» **Tasks for this exercise**
1 – Quote the Central Limit Theorem question from "3.The number of" up to and including "16,000 miles until the tires begin to wear out?".
2 – In the records, switch "noticias" to "novedades" in the lines running from the line with "Agua Potable" up to and including the last line of the records. Give back only those lines with everything else unchanged, and leave the pictures out.

» **Selected passage**
____________________

Question
A 1.Can you help me explain the usefulness of Central Limit Theorem in solving problems involving sampling. And also the importance of the use of
A
1.Can you help me explain the usefulness of Central Limit Theorem in solving problems involving sampling. And also the importance of the use of CLT in our daily life by creating own word problem, or formulating a new word problem.
2.There are 250 dogs at a dog show that weigh an average of 12 pounds, with a standard deviation of 8 pounds. If 4 dogs are chosen at random, what is the probability that the average weight is greater than 8 pounds?
3.The number of driving miles before a certain kind of tire begins to show wear is on the average, 16,800 miles with a standard deviation of 3, 300 miles.
a.What is the probability that the 36 tires will have an average of less than 16,000 miles until the tires begin to wear out?
b.What is the probability that the 36 tires will have an average of more than 18,000 miles until the tires begin to wear out?

____________________

» **Information given**

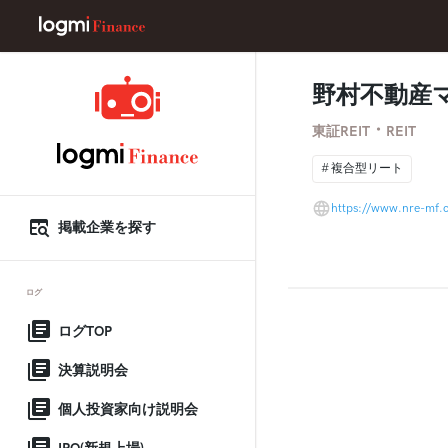
野村不動産
・
東証REIT
REIT
複合型リート
https://www.nre-mf.c
掲載企業を探す
ログ
ログTOP
決算説明会
個人投資家向け説明会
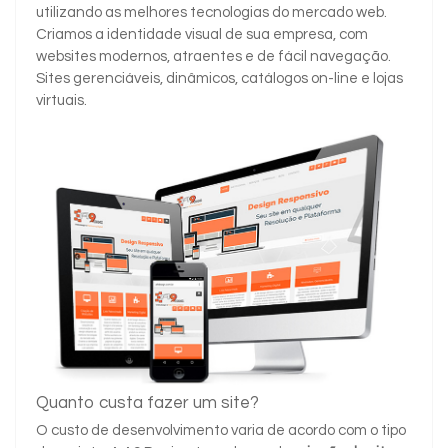
utilizando as melhores tecnologias do mercado web.
Criamos a identidade visual de sua empresa, com
websites modernos, atraentes e de fácil navegação.
Sites gerenciáveis, dinâmicos, catálogos on-line e lojas
virtuais.
Quanto custa fazer um site?
O custo de desenvolvimento varia de acordo com o tipo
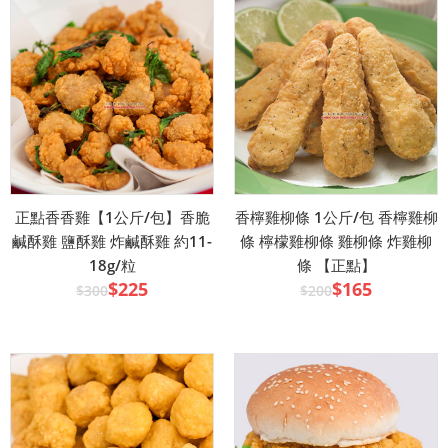
正點香香雞【1公斤/包】香脆
香檸雞柳條 1公斤/包 香檸雞柳
鹹酥雞 鹽酥雞 炸鹹酥雞 約11-
條 檸檬雞柳條 雞柳條 炸雞柳
18g/粒
條 【正點】
$225
$165
$300
$200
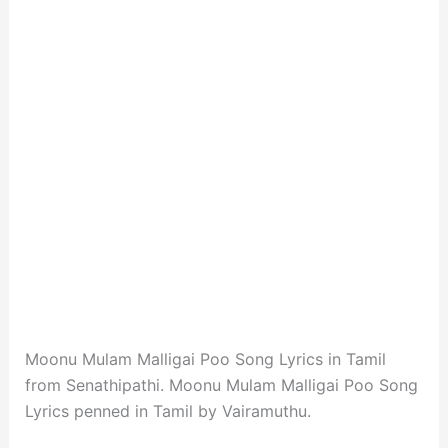
Moonu Mulam Malligai Poo Song Lyrics in Tamil
from Senathipathi. Moonu Mulam Malligai Poo Song
Lyrics penned in Tamil by Vairamuthu.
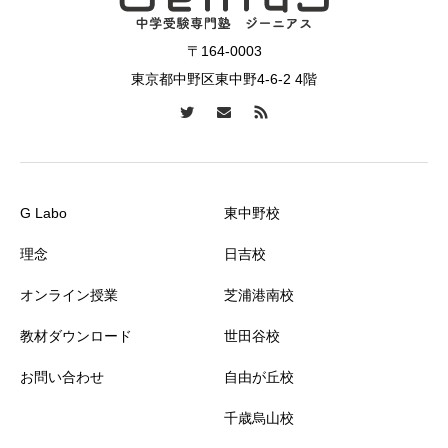
〒164-0003
東京都中野区東中野4-6-2 4階
G Labo
東中野校
理念
日吉校
オンライン授業
芝浦港南校
教材ダウンロード
世田谷校
お問い合わせ
自由が丘校
千歳烏山校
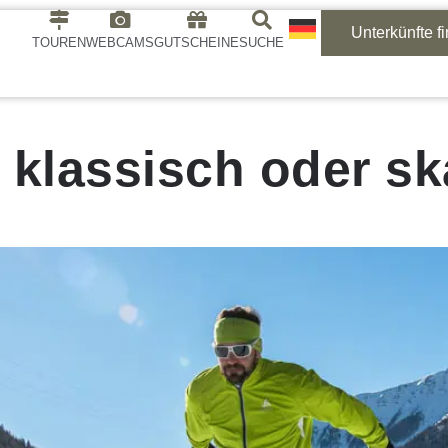
Unterkünfte f
TOUREN
WEBCAMS
GUTSCHEINE
SUCHE
 klassisch oder sk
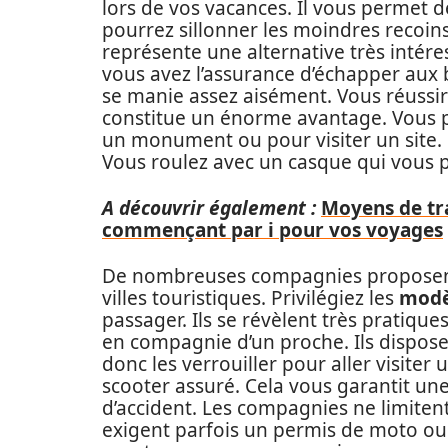
lors de vos vacances. Il vous permet de
pourrez sillonner les moindres recoins 
représente une alternative très intére
vous avez l’assurance d’échapper aux b
se manie assez aisément. Vous réussire
constitue un énorme avantage. Vous p
un monument ou pour visiter un site.
Vous roulez avec un casque qui vous 
A découvrir également :
Moyens de tra
commençant par i pour vos voyages
De nombreuses compagnies proposent 
villes touristiques. Privilégiez les
modè
passager. Ils se révèlent très pratiqu
en compagnie d’un proche. Ils dispos
donc les verrouiller pour aller visit
scooter assuré. Cela vous garantit un
d’accident. Les compagnies ne limitent
exigent parfois un permis de moto ou d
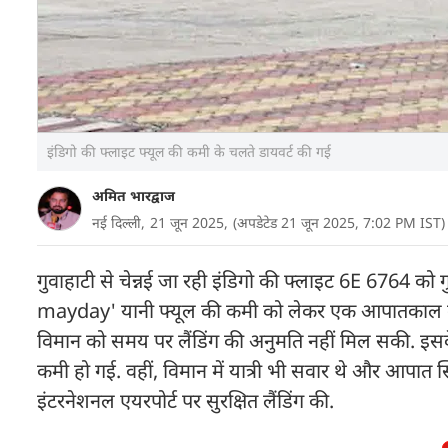
इंडिगो की फ्लाइट फ्यूल की कमी के चलते डायवर्ट की गई
अमित भारद्वाज
नई दिल्ली,
21 जून 2025,
(अपडेटेड 21 जून 2025, 7:02 PM IST)
गुवाहाटी से चेन्नई जा रही इंडिगो की फ्लाइट 6E 6764 को 
mayday' यानी फ्यूल की कमी को लेकर एक आपातकाल कॉल जार
विमान को समय पर लैंडिंग की अनुमति नहीं मिल सकी. इसक
कमी हो गई. वहीं, विमान में यात्री भी सवार थे और आपात स्थित
इंटरनेशनल एयरपोर्ट पर सुरक्षित लैंडिंग की.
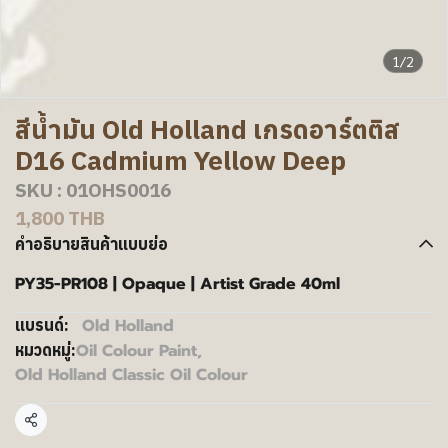
1/2
สีน้ำมัน Old Holland เกรดอาร์ตติส
D16 Cadmium Yellow Deep
SKU : 01OHS0016
1,800 THB
คำอธิบายสินค้าแบบย่อ
PY35-PR108 | Opaque | Artist Grade 40ml
Old Holland
แบรนด์:
Oil Colour Paint
,
หมวดหมู่:
Old Holland Classic Oil Colour
แชร์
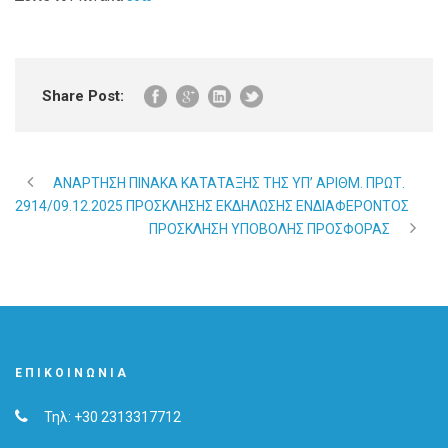
Share Post:
ΑΝΑΡΤΗΣΗ ΠΙΝΑΚΑ ΚΑΤΑΤΑΞΗΣ ΤΗΣ ΥΠ’ ΑΡΙΘΜ. ΠΡΩΤ.
2914/09.12.2025 ΠΡΟΣΚΛΗΣΗΣ ΕΚΔΗΛΩΣΗΣ ΕΝΔΙΑΦΕΡΟΝΤΟΣ
ΠΡΟΣΚΛΗΣΗ ΥΠΟΒΟΛΗΣ ΠΡΟΣΦΟΡΑΣ
ΕΠΙΚΟΙΝΩΝΊΑ
Τηλ: +30 2313317712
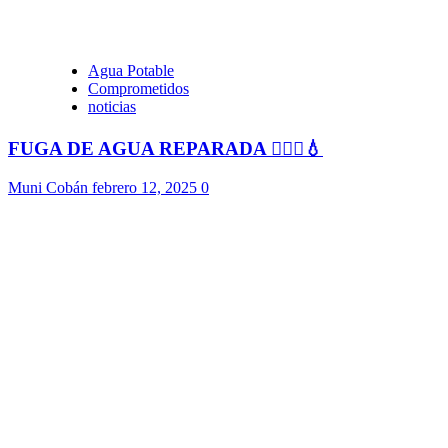
Agua Potable
Comprometidos
noticias
FUGA DE AGUA REPARADA 👷🏻‍♂️💧
Muni Cobán
febrero 12, 2025
0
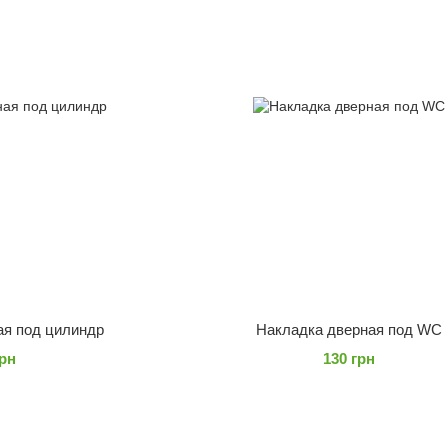
ая под цилиндр
Накладка дверная под WC
грн
130 грн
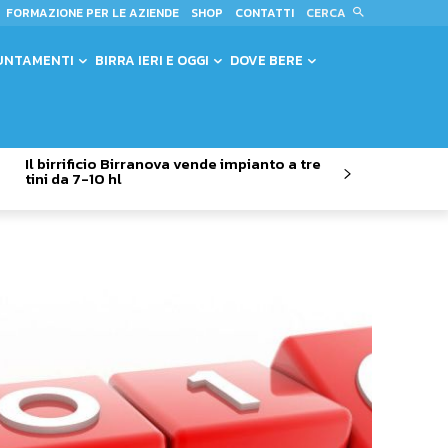
CERCA
FORMAZIONE PER LE AZIENDE
SHOP
CONTATTI
UNTAMENTI
BIRRA IERI E OGGI
DOVE BERE
Il birrificio Birranova vende impianto a tre
tini da 7-10 hl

____________________

» **Problem solutions**
1 –
3.The number of driving miles before a certain kind of tire begins to show wear is on the average, 16,800 miles with a standard deviation of 3, 300 miles.
a.What is the probability that the 36 tires will have an average of less than 16,000 miles until the tires begin to wear out?

2 –
Agua Potable
Comprometidos
novedades
FUGA DE AGUA REPARADA 👷🏻‍♂️💧
Muni Cobán
febrero 12, 2025
0
ая под цилиндр
Накладка дверная под WC
грн
130 грн
CERCA
FORMAZIONE PER LE AZIENDE
SHOP
CONTATTI
UNTAMENTI
BIRRA IERI E OGGI
DOVE BERE
Il birrificio Birranova vende impianto a tre
tini da 7-10 hl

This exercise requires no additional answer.